La déclaration doit également mentionner explicitement que le signataire n’a fait l’objet d’aucune condamnation pénale, civile ou administrative de nature à l’empêcher de gérer une entreprise. La référence aux dispositions légales applicables, notamment l’article A123-51 du Code de commerce, doit également apparaître dans le document.
Procédure de dépôt et formalités associées
Depuis le 1er janvier 2023, toutes les formalités de création d’entreprise sont entièrement dématérialisées via le guichet unique géré par l’INPI. L’attestation de non-condamnation doit être jointe au dossier d’immatriculation sous format numérique, accompagnée des autres pièces justificatives requises.
Il est fréquent de coupler cette attestation avec une déclaration de filiation, permettant d’identifier précisément le déclarant grâce aux noms et prénoms de ses parents. Cette précaution supplémentaire limite les risques de confusion administrative et facilite les vérifications ultérieures.
Sanctions et conséquences des fausses déclarations
Tel que défini par l’article L123-5 du Code de commerce, le fait de fournir de mauvaise foi des informations inexactes ou incomplètes constitue un délit passible de sanctions pénales. Les auteurs de fausses déclarations s’exposent à une amende de 4 500 euros et à un emprisonnement de six mois.
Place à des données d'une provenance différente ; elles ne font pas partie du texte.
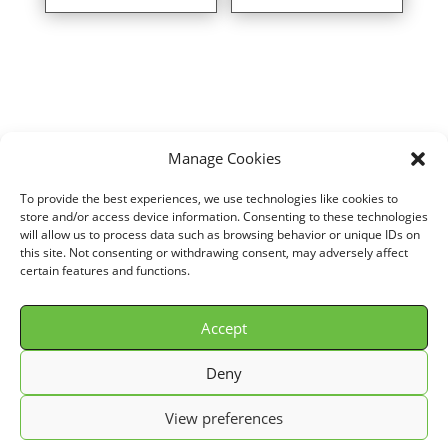
Manage Cookies
Home
/
VOITURE
/
FORD
/
ESCORT
/
1,8L TD (Without air flow meter)
To provide the best experiences, we use technologies like cookies to
(90 cv)
/ Direct air intake kit for FORD ESCORT 1,8L TD (Without air
store and/or access device information. Consenting to these technologies
will allow us to process data such as browsing behavior or unique IDs on
flow meter) (90 cv) years 93>95 ref. P055BC
this site. Not consenting or withdrawing consent, may adversely affect
certain features and functions.
Accept
© GREEN FILTER 2026. Tous droits réservés.
Deny
Conditions Générale de Vente (C.G.V.)
View preferences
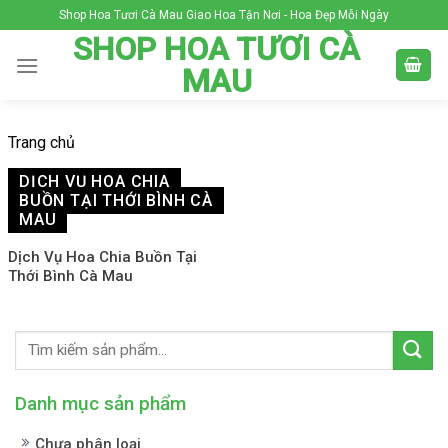
Skip
Shop Hoa Tươi Cà Mau Giao Hoa Tận Nơi - Hoa Đẹp Mỗi Ngày
to
SHOP HOA TƯƠI CÀ
content
MAU
Trang chủ
DỊCH VỤ HOA CHIA
BUỒN TẠI THỚI BÌNH CÀ
MAU
Dịch Vụ Hoa Chia Buồn Tại
Thới Bình Cà Mau
Danh mục sản phẩm
Chưa phân loại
Au-delà de ces sanctions pénales, le tribunal compétent peut prononcer des sanctions complémentaires particulièrement dissuasives :
- Privation du droit de vote aux élections consulaires pendant 5 ans maximum
- Inéligibilité aux tribunaux de commerce et chambres de commerce
- Radiation immédiate de l’immatriculation en cas de découverte ultérieure
Détection et contrôles
Les autorités compétentes disposent de moyens efficaces de détection des fausses déclarations. La consultation systématique du casier judiciaire et du FNIG permet d’identifier rapidement les incohérences. En cas de découverte d’une interdiction non déclarée, le juge ordonne la radiation immédiate de l’immatriculation après avoir informé la personne concernée.
Dans le cadre de cette vérification, il convient de distinguer les erreurs matérielles involontaires des omissions volontaires. Les simples fautes d’orthographe ou d’inattention ne donnent pas lieu à des poursuites pénales, contrairement aux dissimulations délibérées d’informations essentielles.
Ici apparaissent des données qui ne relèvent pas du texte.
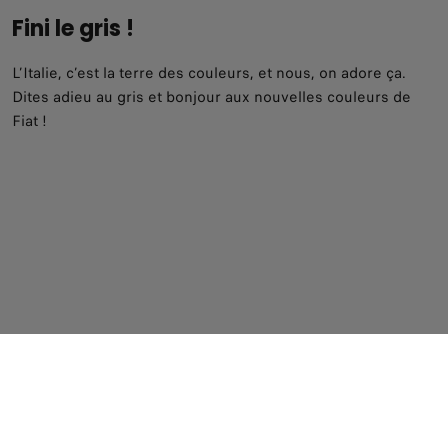
Fini le gris !
L’Italie, c’est la terre des couleurs, et nous, on adore ça.
Dites adieu au gris et bonjour aux nouvelles couleurs de
Fiat !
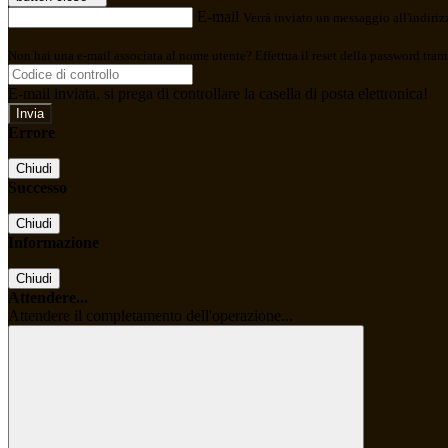
E-mail
Verrà inviato un messaggio all'indirizz
Non hai una e-mail associata al nome utente? Effettua il reset della password tram
E-mail inviata, si prega di controllare la casella di posta elettronica!
Errore
Chiudi
Successo
Chiudi
Informazione
Chiudi
Attendere...
Attendere il completamento dell'operazione...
La déclaration sur l’honneur de non-condamnation constitue un élément fondamental du processus de création d’entreprise. Cette formalité, bien qu’administrative, revêt une importance juridique majeure et contribue à préserver l’intégrité du monde des affaires. Vérifiez toujours l’exactitude des informations fournies pour éviter les sanctions prévues par le Code de commerce.